Directions:
The task calls for each line of the records below in which the word "Bellas" appears.

Provided information:
_ _ _

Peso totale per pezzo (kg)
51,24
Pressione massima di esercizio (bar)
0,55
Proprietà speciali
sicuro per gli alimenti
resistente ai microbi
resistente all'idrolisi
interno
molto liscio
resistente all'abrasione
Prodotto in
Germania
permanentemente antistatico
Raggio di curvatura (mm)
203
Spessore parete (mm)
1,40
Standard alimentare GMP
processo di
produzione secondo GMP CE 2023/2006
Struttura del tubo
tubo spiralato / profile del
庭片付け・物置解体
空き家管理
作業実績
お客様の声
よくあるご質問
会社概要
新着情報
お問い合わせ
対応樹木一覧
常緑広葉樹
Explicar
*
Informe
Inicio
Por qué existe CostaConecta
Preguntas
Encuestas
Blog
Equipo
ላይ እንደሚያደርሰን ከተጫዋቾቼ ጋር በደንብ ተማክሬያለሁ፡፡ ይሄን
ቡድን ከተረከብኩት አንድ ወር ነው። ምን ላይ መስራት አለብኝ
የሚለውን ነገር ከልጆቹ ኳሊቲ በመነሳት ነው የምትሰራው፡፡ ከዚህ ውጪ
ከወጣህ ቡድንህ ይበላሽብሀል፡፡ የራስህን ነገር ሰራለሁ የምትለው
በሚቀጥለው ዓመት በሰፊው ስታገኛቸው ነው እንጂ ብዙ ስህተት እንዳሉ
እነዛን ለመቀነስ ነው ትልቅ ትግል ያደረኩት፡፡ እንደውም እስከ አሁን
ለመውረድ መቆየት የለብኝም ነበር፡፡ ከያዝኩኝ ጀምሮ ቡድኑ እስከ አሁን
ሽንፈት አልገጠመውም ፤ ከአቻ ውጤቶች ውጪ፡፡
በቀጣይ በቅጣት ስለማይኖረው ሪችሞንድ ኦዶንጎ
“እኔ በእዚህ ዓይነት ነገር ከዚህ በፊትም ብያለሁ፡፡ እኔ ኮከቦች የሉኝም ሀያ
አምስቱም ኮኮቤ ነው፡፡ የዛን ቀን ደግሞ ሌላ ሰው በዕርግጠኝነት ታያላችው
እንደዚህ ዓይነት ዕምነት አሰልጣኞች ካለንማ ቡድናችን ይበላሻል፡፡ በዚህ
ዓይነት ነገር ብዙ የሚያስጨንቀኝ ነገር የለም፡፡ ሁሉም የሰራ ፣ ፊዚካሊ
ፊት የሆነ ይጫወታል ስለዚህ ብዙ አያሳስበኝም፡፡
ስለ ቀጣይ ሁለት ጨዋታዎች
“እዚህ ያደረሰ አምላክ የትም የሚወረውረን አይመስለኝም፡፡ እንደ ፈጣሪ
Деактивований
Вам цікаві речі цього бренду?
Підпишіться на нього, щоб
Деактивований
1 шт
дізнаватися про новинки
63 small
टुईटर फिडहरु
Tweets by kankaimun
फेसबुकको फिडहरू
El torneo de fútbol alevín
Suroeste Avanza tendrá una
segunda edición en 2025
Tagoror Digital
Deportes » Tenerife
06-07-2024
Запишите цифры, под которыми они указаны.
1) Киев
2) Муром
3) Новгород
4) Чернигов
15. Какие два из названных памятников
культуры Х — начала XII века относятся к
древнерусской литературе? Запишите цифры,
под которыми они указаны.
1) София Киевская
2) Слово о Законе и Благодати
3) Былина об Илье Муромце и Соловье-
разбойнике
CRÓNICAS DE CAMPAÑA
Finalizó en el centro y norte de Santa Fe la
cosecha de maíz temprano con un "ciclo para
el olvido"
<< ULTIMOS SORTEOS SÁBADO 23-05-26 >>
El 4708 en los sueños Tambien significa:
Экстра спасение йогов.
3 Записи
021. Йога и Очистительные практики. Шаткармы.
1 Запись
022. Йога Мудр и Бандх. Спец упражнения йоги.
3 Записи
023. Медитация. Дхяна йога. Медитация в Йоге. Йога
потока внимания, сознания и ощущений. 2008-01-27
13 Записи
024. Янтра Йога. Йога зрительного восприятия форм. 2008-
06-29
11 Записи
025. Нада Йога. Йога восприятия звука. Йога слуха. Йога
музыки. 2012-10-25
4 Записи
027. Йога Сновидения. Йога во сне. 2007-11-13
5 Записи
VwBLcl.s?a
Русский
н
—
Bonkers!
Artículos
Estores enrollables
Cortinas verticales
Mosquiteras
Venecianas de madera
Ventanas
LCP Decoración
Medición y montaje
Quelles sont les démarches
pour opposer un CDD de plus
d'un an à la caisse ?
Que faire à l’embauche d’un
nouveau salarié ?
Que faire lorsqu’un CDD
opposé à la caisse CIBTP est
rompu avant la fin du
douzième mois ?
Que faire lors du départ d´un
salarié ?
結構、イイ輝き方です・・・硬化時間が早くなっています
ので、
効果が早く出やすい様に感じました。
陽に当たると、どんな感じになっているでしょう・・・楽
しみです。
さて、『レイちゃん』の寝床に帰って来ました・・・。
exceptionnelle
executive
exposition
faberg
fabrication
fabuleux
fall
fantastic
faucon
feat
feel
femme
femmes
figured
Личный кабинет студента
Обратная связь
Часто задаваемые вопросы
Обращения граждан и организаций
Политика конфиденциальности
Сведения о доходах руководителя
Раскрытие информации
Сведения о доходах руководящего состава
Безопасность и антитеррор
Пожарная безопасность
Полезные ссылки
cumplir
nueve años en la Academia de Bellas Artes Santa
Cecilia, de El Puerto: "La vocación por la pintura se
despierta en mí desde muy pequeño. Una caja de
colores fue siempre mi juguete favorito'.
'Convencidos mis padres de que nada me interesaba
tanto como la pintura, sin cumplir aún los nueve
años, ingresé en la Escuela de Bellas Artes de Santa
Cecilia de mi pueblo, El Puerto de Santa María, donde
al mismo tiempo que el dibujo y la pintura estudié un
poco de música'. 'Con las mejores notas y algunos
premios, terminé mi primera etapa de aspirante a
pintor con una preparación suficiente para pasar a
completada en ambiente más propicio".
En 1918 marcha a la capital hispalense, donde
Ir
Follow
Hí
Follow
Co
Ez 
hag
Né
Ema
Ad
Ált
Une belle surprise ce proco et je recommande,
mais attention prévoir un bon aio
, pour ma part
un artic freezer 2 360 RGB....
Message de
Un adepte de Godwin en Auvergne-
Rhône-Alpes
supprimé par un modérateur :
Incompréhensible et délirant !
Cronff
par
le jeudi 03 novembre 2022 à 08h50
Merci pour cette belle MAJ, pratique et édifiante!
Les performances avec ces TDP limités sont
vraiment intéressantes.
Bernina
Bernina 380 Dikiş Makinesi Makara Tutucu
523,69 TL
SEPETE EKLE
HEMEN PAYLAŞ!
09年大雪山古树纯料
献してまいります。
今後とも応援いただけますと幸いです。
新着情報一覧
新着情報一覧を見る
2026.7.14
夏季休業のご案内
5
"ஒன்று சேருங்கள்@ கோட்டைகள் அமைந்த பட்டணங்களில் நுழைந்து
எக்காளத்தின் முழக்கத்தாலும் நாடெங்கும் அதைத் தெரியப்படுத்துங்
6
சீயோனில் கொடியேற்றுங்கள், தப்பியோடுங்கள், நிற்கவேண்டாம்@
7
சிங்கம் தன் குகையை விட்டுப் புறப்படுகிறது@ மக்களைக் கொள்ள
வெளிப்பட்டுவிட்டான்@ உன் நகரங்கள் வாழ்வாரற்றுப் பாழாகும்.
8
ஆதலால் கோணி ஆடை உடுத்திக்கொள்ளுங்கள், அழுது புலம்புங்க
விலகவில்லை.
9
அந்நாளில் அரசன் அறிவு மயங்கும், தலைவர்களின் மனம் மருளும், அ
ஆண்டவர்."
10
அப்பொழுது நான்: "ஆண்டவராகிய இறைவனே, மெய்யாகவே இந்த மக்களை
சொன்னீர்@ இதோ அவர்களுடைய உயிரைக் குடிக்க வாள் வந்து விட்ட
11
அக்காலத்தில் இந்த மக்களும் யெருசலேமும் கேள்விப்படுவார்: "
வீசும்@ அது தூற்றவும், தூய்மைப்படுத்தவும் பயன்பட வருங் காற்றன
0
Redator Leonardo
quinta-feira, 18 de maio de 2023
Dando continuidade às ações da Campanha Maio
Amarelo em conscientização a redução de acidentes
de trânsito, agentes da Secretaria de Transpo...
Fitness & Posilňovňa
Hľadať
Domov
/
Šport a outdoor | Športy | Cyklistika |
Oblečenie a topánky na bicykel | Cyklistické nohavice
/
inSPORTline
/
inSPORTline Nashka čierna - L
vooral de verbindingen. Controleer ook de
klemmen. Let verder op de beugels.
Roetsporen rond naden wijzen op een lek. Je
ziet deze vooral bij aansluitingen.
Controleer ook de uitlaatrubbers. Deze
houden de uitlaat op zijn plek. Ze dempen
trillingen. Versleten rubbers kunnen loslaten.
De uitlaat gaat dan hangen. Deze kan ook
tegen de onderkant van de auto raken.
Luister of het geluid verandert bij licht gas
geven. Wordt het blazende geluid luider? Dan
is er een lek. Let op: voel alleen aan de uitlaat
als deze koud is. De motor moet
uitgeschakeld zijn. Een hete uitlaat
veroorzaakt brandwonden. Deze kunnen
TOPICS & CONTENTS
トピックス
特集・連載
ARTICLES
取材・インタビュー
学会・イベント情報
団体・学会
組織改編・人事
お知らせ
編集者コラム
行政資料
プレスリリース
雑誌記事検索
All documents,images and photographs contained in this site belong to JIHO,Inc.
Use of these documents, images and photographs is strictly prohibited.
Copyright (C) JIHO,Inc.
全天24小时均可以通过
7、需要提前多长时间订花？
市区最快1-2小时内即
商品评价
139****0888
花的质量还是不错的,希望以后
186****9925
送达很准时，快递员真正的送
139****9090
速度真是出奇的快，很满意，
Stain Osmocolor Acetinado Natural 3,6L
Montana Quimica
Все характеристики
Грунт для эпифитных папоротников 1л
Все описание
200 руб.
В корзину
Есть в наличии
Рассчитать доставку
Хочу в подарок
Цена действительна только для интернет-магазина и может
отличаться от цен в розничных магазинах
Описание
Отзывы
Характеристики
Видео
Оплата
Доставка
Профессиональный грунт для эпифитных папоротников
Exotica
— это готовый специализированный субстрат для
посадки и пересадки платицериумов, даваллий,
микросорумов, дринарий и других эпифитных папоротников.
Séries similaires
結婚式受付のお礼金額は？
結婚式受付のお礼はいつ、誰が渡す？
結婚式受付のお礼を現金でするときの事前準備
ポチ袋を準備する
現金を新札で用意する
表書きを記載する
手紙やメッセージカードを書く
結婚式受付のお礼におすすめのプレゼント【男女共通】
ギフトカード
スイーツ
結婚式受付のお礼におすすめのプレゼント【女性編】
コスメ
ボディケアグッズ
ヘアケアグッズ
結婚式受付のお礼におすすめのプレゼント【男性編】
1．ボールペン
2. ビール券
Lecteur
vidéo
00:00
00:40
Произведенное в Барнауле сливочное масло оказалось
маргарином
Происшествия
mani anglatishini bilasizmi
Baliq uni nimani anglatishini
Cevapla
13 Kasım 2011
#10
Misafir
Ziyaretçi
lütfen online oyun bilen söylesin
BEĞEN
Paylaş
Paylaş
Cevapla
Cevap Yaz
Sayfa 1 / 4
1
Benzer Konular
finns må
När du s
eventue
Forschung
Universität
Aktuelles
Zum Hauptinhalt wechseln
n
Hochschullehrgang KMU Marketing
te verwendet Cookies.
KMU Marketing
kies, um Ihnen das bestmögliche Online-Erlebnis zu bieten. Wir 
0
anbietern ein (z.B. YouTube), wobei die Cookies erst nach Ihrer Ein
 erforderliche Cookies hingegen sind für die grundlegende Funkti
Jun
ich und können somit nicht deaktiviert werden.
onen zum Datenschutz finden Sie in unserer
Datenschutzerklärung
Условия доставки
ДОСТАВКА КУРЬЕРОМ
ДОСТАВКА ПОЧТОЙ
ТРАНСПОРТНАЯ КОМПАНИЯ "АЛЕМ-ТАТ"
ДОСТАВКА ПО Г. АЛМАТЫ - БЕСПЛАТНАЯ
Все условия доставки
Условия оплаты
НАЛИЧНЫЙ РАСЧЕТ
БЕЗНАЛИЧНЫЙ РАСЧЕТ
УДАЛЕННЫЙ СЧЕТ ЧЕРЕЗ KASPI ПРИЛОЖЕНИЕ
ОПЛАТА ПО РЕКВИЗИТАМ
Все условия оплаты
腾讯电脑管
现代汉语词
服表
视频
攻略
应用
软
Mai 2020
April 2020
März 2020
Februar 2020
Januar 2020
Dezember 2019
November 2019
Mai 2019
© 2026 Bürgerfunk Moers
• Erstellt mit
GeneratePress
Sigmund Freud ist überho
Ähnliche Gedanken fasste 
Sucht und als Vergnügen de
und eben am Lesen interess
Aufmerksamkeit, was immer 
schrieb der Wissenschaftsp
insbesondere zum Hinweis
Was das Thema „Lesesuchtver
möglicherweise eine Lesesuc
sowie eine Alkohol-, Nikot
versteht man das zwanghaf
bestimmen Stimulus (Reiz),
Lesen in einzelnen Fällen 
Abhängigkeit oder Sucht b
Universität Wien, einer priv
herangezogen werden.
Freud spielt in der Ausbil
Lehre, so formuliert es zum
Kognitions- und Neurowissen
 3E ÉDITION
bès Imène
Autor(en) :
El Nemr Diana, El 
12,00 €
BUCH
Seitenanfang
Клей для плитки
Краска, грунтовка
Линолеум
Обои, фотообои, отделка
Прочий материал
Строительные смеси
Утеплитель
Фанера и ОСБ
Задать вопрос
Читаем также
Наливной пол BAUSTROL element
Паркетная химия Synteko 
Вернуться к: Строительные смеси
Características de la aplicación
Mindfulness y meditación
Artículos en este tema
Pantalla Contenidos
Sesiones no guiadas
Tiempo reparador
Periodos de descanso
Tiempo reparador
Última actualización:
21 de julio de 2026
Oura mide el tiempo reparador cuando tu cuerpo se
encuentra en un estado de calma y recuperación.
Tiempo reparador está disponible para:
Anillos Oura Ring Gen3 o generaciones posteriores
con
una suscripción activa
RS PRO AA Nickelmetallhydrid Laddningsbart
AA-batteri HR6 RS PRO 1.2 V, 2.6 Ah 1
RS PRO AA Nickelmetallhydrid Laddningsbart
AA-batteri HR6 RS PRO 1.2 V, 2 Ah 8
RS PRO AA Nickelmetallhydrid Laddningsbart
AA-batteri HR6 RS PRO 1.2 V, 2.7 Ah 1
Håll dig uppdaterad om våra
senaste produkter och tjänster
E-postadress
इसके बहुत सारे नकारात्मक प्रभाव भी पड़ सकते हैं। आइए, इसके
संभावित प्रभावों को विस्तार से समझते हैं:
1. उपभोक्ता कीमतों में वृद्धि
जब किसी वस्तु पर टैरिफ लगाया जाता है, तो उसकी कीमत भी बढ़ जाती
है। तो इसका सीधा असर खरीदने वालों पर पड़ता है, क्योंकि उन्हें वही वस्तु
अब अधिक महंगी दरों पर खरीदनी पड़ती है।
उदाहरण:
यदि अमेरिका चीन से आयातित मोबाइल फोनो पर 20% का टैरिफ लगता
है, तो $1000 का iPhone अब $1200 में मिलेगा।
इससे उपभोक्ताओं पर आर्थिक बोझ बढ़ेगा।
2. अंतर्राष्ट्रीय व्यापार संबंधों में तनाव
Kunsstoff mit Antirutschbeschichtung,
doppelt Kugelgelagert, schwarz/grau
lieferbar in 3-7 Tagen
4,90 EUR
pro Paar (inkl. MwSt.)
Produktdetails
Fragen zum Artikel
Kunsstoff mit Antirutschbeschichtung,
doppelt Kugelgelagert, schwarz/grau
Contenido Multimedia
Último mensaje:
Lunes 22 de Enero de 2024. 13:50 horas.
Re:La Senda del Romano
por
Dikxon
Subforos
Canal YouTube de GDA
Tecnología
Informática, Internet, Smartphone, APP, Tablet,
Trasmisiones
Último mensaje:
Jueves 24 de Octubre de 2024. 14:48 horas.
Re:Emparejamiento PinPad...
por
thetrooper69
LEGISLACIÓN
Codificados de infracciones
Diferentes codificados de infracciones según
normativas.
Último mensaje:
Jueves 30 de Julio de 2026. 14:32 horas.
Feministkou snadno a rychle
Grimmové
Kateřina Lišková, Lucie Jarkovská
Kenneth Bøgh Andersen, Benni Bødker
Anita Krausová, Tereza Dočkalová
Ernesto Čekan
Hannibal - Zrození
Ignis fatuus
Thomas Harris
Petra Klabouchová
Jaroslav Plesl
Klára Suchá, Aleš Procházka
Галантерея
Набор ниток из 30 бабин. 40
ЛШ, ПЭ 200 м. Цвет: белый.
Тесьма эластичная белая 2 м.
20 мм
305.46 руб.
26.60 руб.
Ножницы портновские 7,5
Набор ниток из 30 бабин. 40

_ _ _

Result of the exercise:
nueve años en la Academia de Bellas Artes Santa
años, ingresé en la Escuela de Bellas Artes de Santa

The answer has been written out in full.